*** Block opens ***

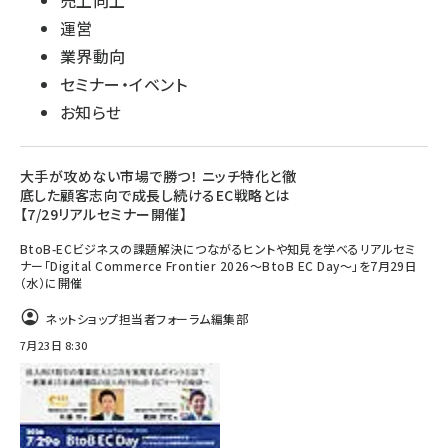
売上向上
運営
業界動向
セミナー・イベント
お知らせ
大手が攻めない市場で勝つ！ ニッチ特化と徹
底した顧客志向で成長し続けるEC戦略とは
【7/29リアルセミナー開催】
BtoB-ECビジネスの課題解決につながるヒントや知見を学べるリアルセミ
ナー「Digital Commerce Frontier 2026～BtoB EC Day～」を7月29日
（水）に開催
ネットショップ担当者フォーラム編集部
7月23日 8:30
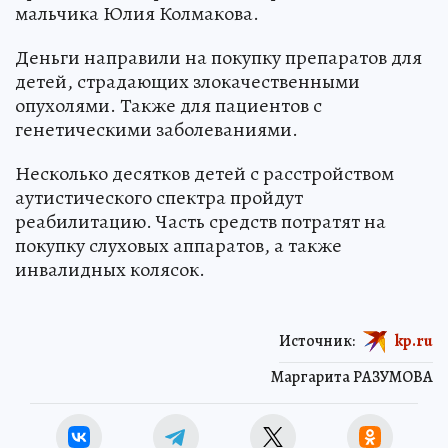
мальчика Юлия Колмакова.
Деньги направили на покупку препаратов для
детей, страдающих злокачественными
опухолями. Также для пациентов с
генетическими заболеваниями.
Несколько десятков детей с расстройством
аутистического спектра пройдут
реабилитацию. Часть средств потратят на
покупку слуховых аппаратов, а также
инвалидных колясок.
Источник:
kp.ru
Маргарита РАЗУМОВА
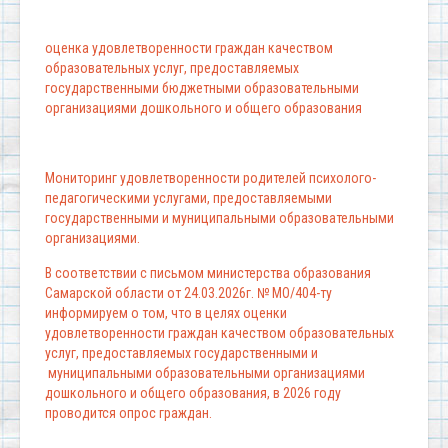
оценка удовлетворенности граждан качеством
образовательных услуг, предоставляемых
государственными бюджетными образовательными
организациями дошкольного и общего образования
Мониторинг удовлетворенности родителей психолого-
педагогическими услугами, предоставляемыми
государственными и муниципальными образовательными
организациями.
В соответствии с письмом министерства образования
Самарской области от 24.03.2026г. № МО/404-ту
информируем о том, что в целях оценки
удовлетворенности граждан качеством образовательных
услуг, предоставляемых государственными и
муниципальными образовательными организациями
дошкольного и общего образования, в 2026 году
проводится опрос граждан.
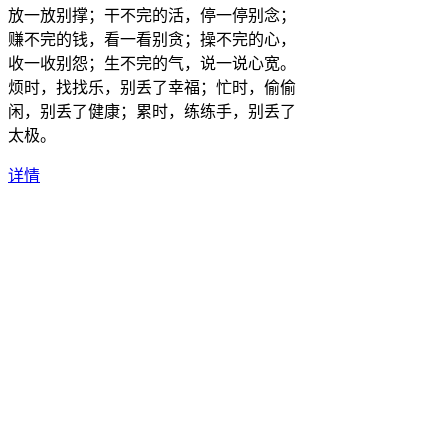
放一放别撑；干不完的活，停一停别念；
赚不完的钱，看一看别贪；操不完的心，
收一收别怨；生不完的气，说一说心宽。
烦时，找找乐，别丢了幸福；忙时，偷偷
闲，别丢了健康；累时，练练手，别丢了
太极。
详情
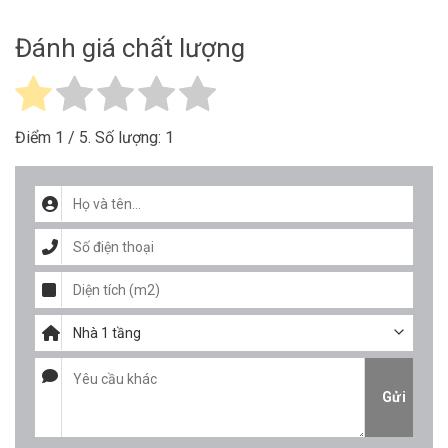
Đánh giá chất lượng
Điểm
1
/ 5. Số lượng:
1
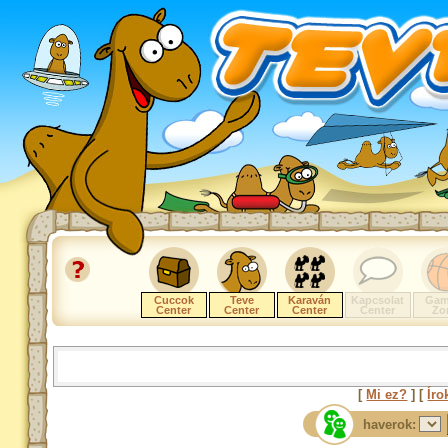
Cuccok
Teve
Karaván
Kapcsolat
Gam
Center
Center
Center
Center
Zo
[
Mi ez?
] [
Íro
haverok:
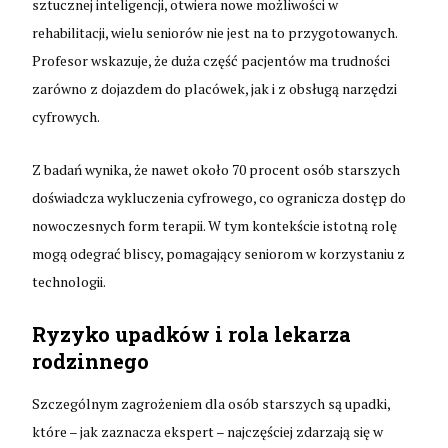
sztucznej inteligencji, otwiera nowe możliwości w
rehabilitacji, wielu seniorów nie jest na to przygotowanych.
Profesor wskazuje, że duża część pacjentów ma trudności
zarówno z dojazdem do placówek, jak i z obsługą narzędzi
cyfrowych.
Z badań wynika, że nawet około 70 procent osób starszych
doświadcza wykluczenia cyfrowego, co ogranicza dostęp do
nowoczesnych form terapii. W tym kontekście istotną rolę
mogą odegrać bliscy, pomagający seniorom w korzystaniu z
technologii.
Ryzyko upadków i rola lekarza
rodzinnego
Szczególnym zagrożeniem dla osób starszych są upadki,
które – jak zaznacza ekspert – najczęściej zdarzają się w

*** Block closes ***

JOB ITEM
Look through the material above. Transcribe exactly the lines between the ones with "проводится опрос граждан." and "sztucznej inteligencji, otwiera", inclusive, and keep pictures out.

EXERCISE RESULT
проводится опрос граждан.
放一放别撑；干不完的活，停一停别念；
赚不完的钱，看一看别贪；操不完的心，
收一收别怨；生不完的气，说一说心宽。
烦时，找找乐，别丢了幸福；忙时，偷偷
闲，别丢了健康；累时，练练手，别丢了
太极。
详情
Đánh giá chất lượng
Điểm
1
/ 5. Số lượng:
1
Cuccok
Teve
Karaván
Kapcsolat
Gam
Center
Center
Center
Center
Zo
[
Mi ez?
] [
Íro
haverok:
sztucznej inteligencji, otwiera nowe możliwości w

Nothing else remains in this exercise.